• _Extrait_:
--

En République tchèque voisine, les couples de même sexe peuvent conclure un partenariat enregistré, mais pas se marier. Le PACS est possible dans le pays depuis juillet 2006. Cependant, les personnes de la communauté LGBTIQ+ ne bénéficient toujours pas des mêmes droits que le reste de la population tchèque, ont déclaré des participants à la Marche des fiertés de Prague à l’agence de presse CTK.
Le droit bulgare ne reconnaît pas non plus les mariages entre personnes de même sexe, même s’ils ont été célébrés légalement à l’étranger. Bien que la discrimination fondée sur l’orientation sexuelle soit interdite, l’absence de reconnaissance légale pose de graves problèmes en matière de droits parentaux et d’héritage. En cas de décès de celui des parents qui est légalement reconnu, le partenaire survivant et l’enfant peuvent se retrouver sans lien légal ni représentation, ce qui soulève des questions complexes concernant la tutelle, l’héritage et le bien-être de l’enfant.

--

(Entrées du jeu de données)
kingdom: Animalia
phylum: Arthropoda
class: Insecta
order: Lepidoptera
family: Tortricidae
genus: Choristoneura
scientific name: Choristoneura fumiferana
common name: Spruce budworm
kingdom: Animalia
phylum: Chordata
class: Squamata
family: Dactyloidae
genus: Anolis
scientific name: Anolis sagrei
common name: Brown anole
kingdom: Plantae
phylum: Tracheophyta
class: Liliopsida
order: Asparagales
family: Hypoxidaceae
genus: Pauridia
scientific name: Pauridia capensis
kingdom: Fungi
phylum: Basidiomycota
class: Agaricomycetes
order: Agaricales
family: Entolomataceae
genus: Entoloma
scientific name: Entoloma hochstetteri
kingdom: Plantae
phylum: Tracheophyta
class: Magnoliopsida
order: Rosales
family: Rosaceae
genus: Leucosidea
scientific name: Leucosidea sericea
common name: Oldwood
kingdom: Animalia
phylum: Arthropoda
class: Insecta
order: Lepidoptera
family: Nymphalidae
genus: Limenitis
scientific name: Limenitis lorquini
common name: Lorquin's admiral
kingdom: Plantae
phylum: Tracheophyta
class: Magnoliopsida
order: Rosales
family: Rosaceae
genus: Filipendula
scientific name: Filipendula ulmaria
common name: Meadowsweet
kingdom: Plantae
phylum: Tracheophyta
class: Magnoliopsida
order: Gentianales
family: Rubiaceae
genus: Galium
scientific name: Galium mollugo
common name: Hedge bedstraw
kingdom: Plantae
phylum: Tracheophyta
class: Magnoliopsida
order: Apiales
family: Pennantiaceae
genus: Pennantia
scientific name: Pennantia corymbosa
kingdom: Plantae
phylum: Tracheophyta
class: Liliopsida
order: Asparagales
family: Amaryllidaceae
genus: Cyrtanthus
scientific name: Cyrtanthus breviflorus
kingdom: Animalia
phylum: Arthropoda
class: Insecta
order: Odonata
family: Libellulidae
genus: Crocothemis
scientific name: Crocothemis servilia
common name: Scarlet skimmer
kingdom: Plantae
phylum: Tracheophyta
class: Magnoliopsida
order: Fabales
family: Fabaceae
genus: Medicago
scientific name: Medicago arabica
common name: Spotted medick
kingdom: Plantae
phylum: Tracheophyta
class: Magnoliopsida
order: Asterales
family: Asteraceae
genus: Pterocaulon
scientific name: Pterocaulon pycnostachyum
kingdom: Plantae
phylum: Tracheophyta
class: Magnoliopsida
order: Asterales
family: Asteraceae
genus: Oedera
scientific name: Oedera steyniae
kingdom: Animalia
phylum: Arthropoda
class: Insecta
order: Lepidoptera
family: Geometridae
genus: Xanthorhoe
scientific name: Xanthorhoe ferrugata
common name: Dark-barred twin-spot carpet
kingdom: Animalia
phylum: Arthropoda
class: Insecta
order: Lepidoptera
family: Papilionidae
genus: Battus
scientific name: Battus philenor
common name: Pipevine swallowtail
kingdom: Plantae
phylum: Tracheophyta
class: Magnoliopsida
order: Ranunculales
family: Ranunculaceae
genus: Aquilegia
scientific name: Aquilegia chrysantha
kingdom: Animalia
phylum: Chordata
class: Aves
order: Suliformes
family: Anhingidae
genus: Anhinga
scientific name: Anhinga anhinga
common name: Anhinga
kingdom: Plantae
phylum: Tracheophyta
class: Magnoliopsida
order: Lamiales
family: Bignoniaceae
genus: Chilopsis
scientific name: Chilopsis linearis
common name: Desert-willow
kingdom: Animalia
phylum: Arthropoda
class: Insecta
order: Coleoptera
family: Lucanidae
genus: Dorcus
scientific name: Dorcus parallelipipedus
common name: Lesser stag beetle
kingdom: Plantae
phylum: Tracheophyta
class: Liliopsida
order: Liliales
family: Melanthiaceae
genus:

--

• _Travail demandé_:
(1) Reproduisez fidèlement le passage de l'extrait qui commence par « En République tchèque » et se poursuit jusqu'à « de presse CTK. » inclus.
(2) Pour chacune des affirmations suivantes, indiquez par oui ou par non si elle concorde avec l'extrait, en citant à l'identique les mots qui le déterminent : (a) En République tchèque, les couples de même sexe ont le droit de se marier. (b) Le PACS est possible en République tchèque depuis juillet 2006. (c) En Bulgarie, la discrimination fondée sur l'orientation sexuelle est interdite.

• _Réponses_:
(1)
En République tchèque voisine, les couples de même sexe peuvent conclure un partenariat enregistré, mais pas se marier. Le PACS est possible dans le pays depuis juillet 2006. Cependant, les personnes de la communauté LGBTIQ+ ne bénéficient toujours pas des mêmes droits que le reste de la population tchèque, ont déclaré des participants à la Marche des fiertés de Prague à l’agence de presse CTK.

(2)
(a) Non : « les couples de même sexe peuvent conclure un partenariat enregistré, mais pas se marier ».
(b) Oui : « Le PACS est possible dans le pays depuis juillet 2006 ».
(c) Oui : « Bien que la discrimination fondée sur l’orientation sexuelle soit interdite ».